When you’re looking to tweak your diet to make it healthier, one of the first pieces of advice you’re likely to come across is to cut down on the amount of processed food you eat. Because that usually results in a reduction in fat, sugar and salt consumption, it’s a savvy move – but processed foods cannot all be tarred with the same brush.

We spoke to dietitian Dimple Thakrar of the British Dietetic Association (nutritionwithdimple.com) for all the info you need on processed foods.

What is a processed food?

When you think of processing it’s natural for your mind to turn to ready meals or chicken nuggets, but it’s a term that covers a far wider range of foods than you might imagine.

“Any food that has been altered from its natural state, either with other substances like sugar, salt or chemical preservatives or by physical means like freezing, heating, canning or blending is technically processed,” says Thakrar.

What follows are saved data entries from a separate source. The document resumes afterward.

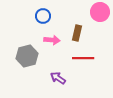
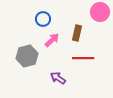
blue circle: moved 3 px down
pink arrow: rotated 49 degrees counterclockwise
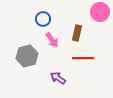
pink arrow: rotated 98 degrees clockwise
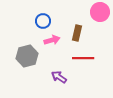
blue circle: moved 2 px down
pink arrow: rotated 70 degrees counterclockwise
purple arrow: moved 1 px right, 1 px up
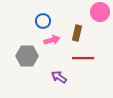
gray hexagon: rotated 15 degrees clockwise
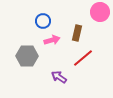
red line: rotated 40 degrees counterclockwise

That means there’s a lot of food that you might be eating regularly without realising it’s processed, like milk, bread, yogurt, frozen veg and smoothies. You’ll notice that many of those foods are not unhealthy, despite the fact that many believe they should avoid processed foods at all costs.

Not all processed foods are harmful,” says Thakrar. “Some processes are necessary to make the product safe, like pasteurisation of milk and cheese.”

What should you watch out for in processed foods?

While processed foods shouldn’t be dismissed as unhealthy out of hand, it’s still worth opting for food in its natural state if possible, says Thakrar.

“Avoid unnecessary processing or over-processing, so choose fruit in its natural form over fruit smoothies, or grapes over raisins.”

It’s also important to consider exactly what has been added to a food when it’s been processed.

“Check if too much salt or sugar has been added using the traffic light system on food labelling, and opt for the green coloured labels,” says Thakrar.

“Another way of assessing this is by checking the ingredient list. Ingredient lists are written in order of quantity, so if sugar, salt and/or chemical preservatives appear within the top five ingredients then it is likely that food is not going to be the healthiest option.”

Should you avoid processed meats?

Bacon, sausages, ham and a whole host of other delicious things have all been linked to an increased risk of cancer – but as long as you don’t go overboard with the amount of processed meat you eat, they can stay on the menu.

“They [processed meats] are not unhealthy if eaten in moderation and as part of a healthy diet. The issue occurs if you eat too much because this can lead to overconsumption of salt and fats,” says Thakrar.

“The Department of Health recommends that if you currently eat more than 90g (cooked weight) of red and processed meat a day, you should cut down to 70g a day. This is equivalent to two or three rashers of bacon, or a little over two slices of roast lamb, beef or pork, each about the size of half a slice of bread.”